They met nearly 20 years ago in Attleboro.
There, they spent all their time together, and eventually had three little ones.
Goof had moved from his home at the San Diego Zoo 19 years ago, and Amy arrived from hers in Philadelphia. They met at the Capron Park Zoo in Attleboro, where they became the stars of the show. They bonded over the years at the zoo, and produced the three cubs.
But three weeks ago, the two sloth bears — Amy and Goof — began showing signs of liver disease. As their health deteriorated, the zoo made what it said was the only “humane decision” — euthanize them both to put them out of their pain. They died within a week of one another.
Amy, 25, and Goof, 27, were two of about 135 animals at Capron Park, and the only two sloth bears at the zoo.
“We have a lot of keepers that have been here a lot of years and have basically grown up with Amy and Goof,” said zoo veterinarian Lisa Abbo. “They were a very popular animal. They were charismatic, fun to watch.”
It was hard on the zoo staff when both of the animals fell ill. Amy’s condition was at first much worse than that of her mate. After about a week of antibiotic treatment, Abbo said it became clear that Amy’s condition would not improve.

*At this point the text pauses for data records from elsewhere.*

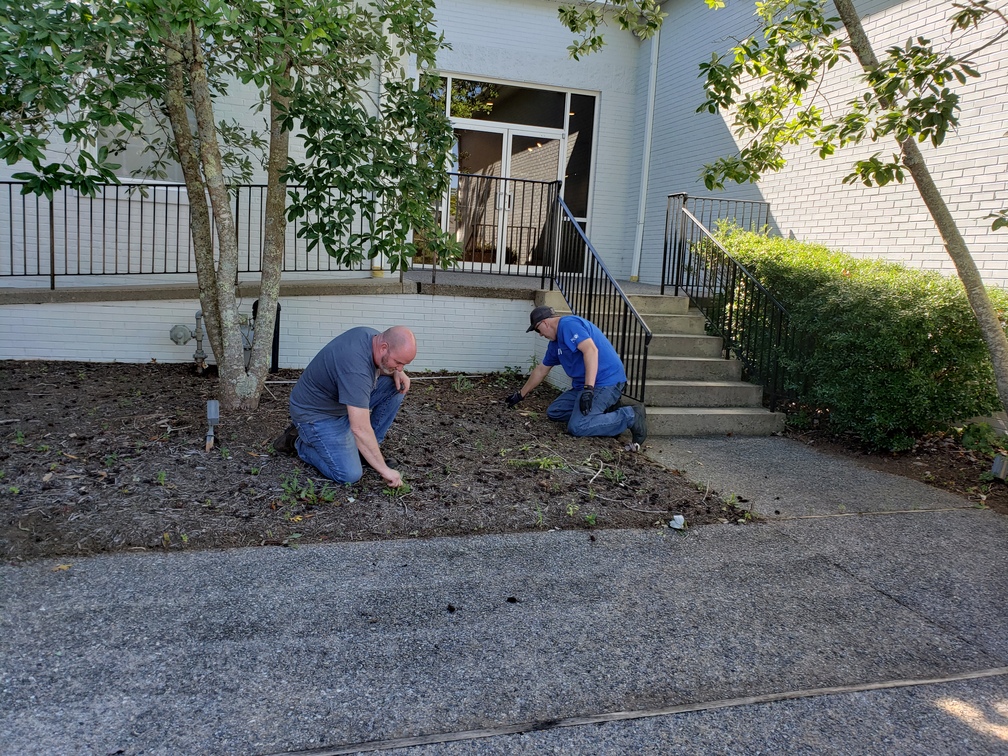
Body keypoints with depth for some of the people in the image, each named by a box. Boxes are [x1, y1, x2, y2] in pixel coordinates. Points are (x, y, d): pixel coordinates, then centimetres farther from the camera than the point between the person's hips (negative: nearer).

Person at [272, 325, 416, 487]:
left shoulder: (372, 335, -10)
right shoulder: (355, 366, -37)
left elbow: (379, 368, 13)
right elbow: (360, 428, -38)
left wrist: (396, 373, -10)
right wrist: (384, 470, -32)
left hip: (343, 401, 9)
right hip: (317, 414, -9)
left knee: (396, 387, -6)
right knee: (350, 475, -18)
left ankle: (368, 449, 7)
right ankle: (299, 442, 6)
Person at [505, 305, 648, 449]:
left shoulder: (568, 324, -12)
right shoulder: (555, 343, 20)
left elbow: (591, 350, -26)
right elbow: (541, 370, 31)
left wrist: (588, 389, -32)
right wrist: (521, 394, 36)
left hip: (605, 382, -11)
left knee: (577, 427, -22)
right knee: (553, 412, 10)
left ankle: (631, 416, -10)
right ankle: (606, 409, 6)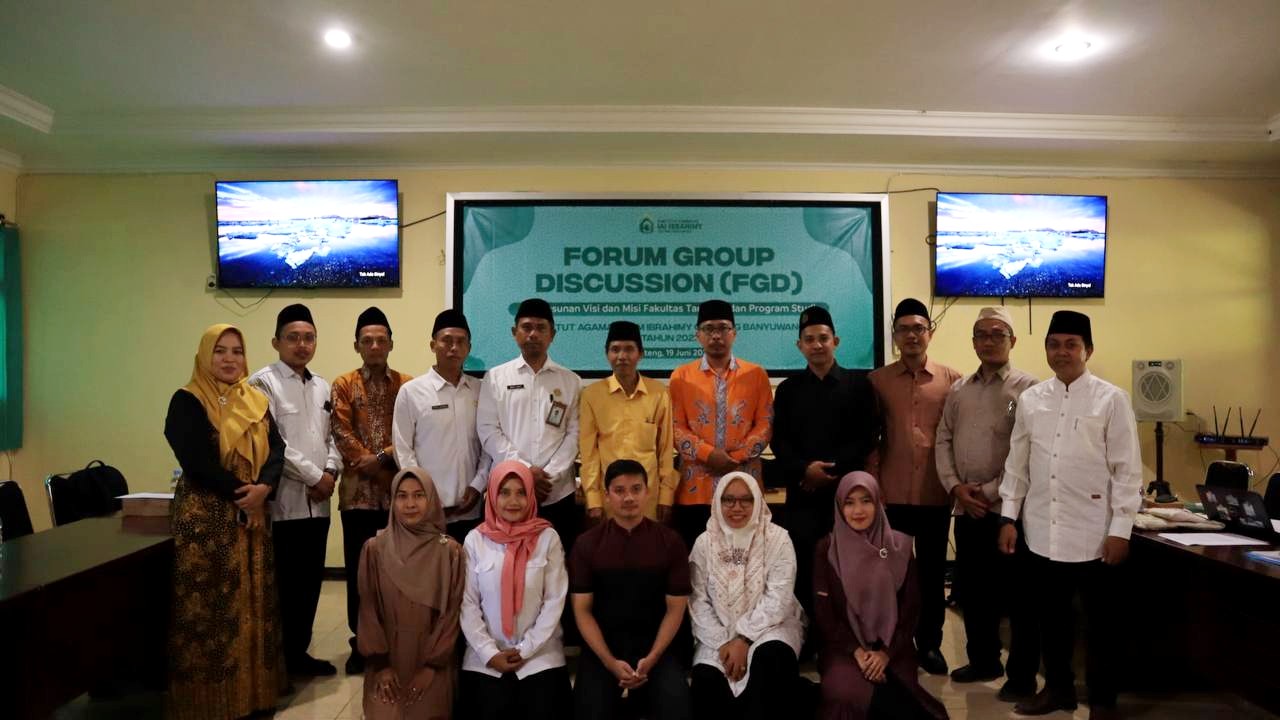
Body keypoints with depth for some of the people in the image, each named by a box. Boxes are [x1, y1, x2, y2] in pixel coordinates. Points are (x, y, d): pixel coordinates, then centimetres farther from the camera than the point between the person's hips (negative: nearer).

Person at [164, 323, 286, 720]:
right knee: (209, 606, 0)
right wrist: (241, 493, -14)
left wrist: (264, 487, -15)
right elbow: (196, 461, -16)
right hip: (206, 517, -5)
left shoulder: (256, 401, 11)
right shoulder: (187, 401, -6)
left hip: (251, 515, 5)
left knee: (252, 602, 9)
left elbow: (277, 449, 3)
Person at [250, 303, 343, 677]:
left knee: (311, 580, 12)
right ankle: (276, 658, 14)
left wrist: (331, 471, -4)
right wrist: (313, 477, -12)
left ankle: (298, 652, 25)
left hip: (318, 501, 7)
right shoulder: (263, 382, -6)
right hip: (284, 501, -6)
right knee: (283, 583, 1)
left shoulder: (322, 387, 15)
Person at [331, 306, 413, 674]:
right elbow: (341, 433, -3)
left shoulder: (408, 384, 7)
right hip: (358, 490, 0)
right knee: (359, 569, 6)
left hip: (399, 490, 0)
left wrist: (384, 457, -14)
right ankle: (361, 643, 19)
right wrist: (369, 464, -13)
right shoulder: (343, 385, 7)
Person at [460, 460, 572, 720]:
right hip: (486, 656, 1)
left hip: (540, 653, 0)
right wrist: (489, 653, -7)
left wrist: (526, 649, -7)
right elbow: (467, 603, -1)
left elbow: (555, 601, -3)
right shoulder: (476, 539, 0)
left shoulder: (548, 538, -2)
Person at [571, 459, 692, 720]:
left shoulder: (670, 542, 0)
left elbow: (675, 608, 1)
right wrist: (610, 662, -12)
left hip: (655, 646, 0)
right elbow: (582, 610, -1)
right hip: (601, 647, 0)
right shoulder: (587, 544, 0)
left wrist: (651, 658, -11)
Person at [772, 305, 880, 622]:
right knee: (804, 569, 1)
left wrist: (830, 469, -11)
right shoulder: (788, 389, 11)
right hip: (802, 493, 1)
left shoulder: (859, 385, 6)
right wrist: (804, 469, -13)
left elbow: (868, 437, -1)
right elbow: (779, 441, 4)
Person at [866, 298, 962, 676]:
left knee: (932, 571, 12)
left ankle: (929, 643, 27)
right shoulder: (876, 380, 2)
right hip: (891, 493, 0)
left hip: (936, 494, 0)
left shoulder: (951, 379, 2)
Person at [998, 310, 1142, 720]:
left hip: (1093, 532, -3)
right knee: (1051, 616, 15)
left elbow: (1127, 469, -6)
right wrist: (1009, 517, 6)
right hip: (1043, 531, 3)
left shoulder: (1111, 399, -5)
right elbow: (1017, 463, 10)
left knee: (1102, 620, 10)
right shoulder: (1030, 399, 6)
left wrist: (1121, 529, -9)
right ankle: (1058, 687, 33)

The bear was euthanized on Sept. 3.
In the days that followed, Goof’s condition deteriorated quickly, giving Abbo and the other zoo officials little time to respond. Goof was euthanized Monday.
Abbo said it is not rare to see the health of an animal deteriorate after a longtime mate dies. The average life span of a sloth bear in captivity is 30 years, so both bears were considered geriatric.
“Goof’s disease was a little bit more subtle,” she said. “I feel like the stress of Goof losing Amy may have pushed him into showing his clinical signs much quicker.”
Abbo performed necropsies on the bears, and she believes they may have had liver cancer, but final results are not in yet. Liver disease is a common killer of sloth bears, a threatened species primarily found in India and Sri Lanka, but researchers have not yet figured out why.
“As a veterinarian, you want to try to get your answer, so you can best treat your animal, and if you don’t know what you’re treating, it can be very difficult,” she said.
For now, the zoo is without any examples of the long-haired bears that often eat insects and fruit in captivity. Amy and Goof’s three cubs have since moved on to other zoos.
Capron Park Zoo director Jean Benchimol said the attraction will look into the availability of sloth bears domestically. Nearly all of Capron’s animals are born in captivity, and they are usually transported from other zoo exhibits.